Kurokawa Satoshi, Hirooka Keiko, Nagai Mirei, Ozaki Makoto, Nomura Minoru
Faculty of Medicine, Department of Anesthesiology, Tokyo Women's Medical University, Kawada-cho 8-1, Shinjuku-ku, Tokyo, Japan.
JA Clin Rep. 2018 Nov 9;4(1):78. doi: 10.1186/s40981-018-0215-9.
Pre-existing poor respiratory function is a significant challenge for women to successfully continue pregnancy and accomplish delivery.

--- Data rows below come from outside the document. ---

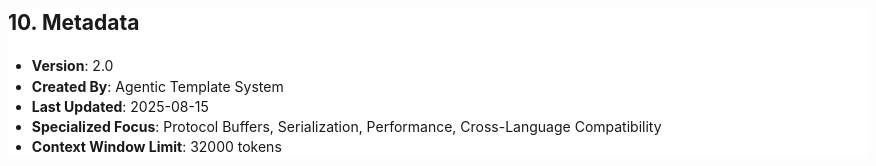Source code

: 
## 10. Metadata
- **Version**: 2.0
- **Created By**: Agentic Template System
- **Last Updated**: 2025-08-15
- **Specialized Focus**: Protocol Buffers, Serialization, Performance, Cross-Language Compatibility
- **Context Window Limit**: 32000 tokens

Pregnancy and delivery were successfully managed without any maternal or neonatal complications, in a 26-year-old woman with severely impaired respiratory function, due to a unilateral hypoplastic lung, accompanying Scimitar syndrome-like circulation. Hyperventilation, normally observed even at the first trimester, was absent by the end of the second trimester. This would indicate her ventilation must have reached utmost capacity. Premature delivery by the mode of elective cesarean section delivery was, therefore, the most reasonable option. General anesthesia, combined with a continuous epidural infusion of low-concentrate local anesthetics, containing opioid, was sufficient to avoid the need for unexpected mechanical ventilation in intra- and early postoperative periods and to provide excellent post-partum analgesia.
This combination can be a potent alternative in tailoring anesthesia for cesarean section in women with extremely impaired pulmonary reserve.
既往存在的呼吸功能不佳是女性成功继续妊娠并完成分娩的重大挑战。
一名26岁呼吸功能严重受损的女性,因单侧肺发育不全伴有弯刀综合征样循环,成功进行了妊娠和分娩,未出现任何母体或新生儿并发症。即使在孕早期通常会出现的过度通气,在孕中期结束时也消失了。这表明她的通气能力一定已达到极限。因此,择期剖宫产分娩是最合理的选择。全身麻醉联合持续硬膜外输注含阿片类药物的低浓度局麻药,足以避免术中及术后早期意外机械通气的需要,并提供良好的产后镇痛。
这种联合麻醉方案可为肺储备极差的女性剖宫产麻醉提供有效选择。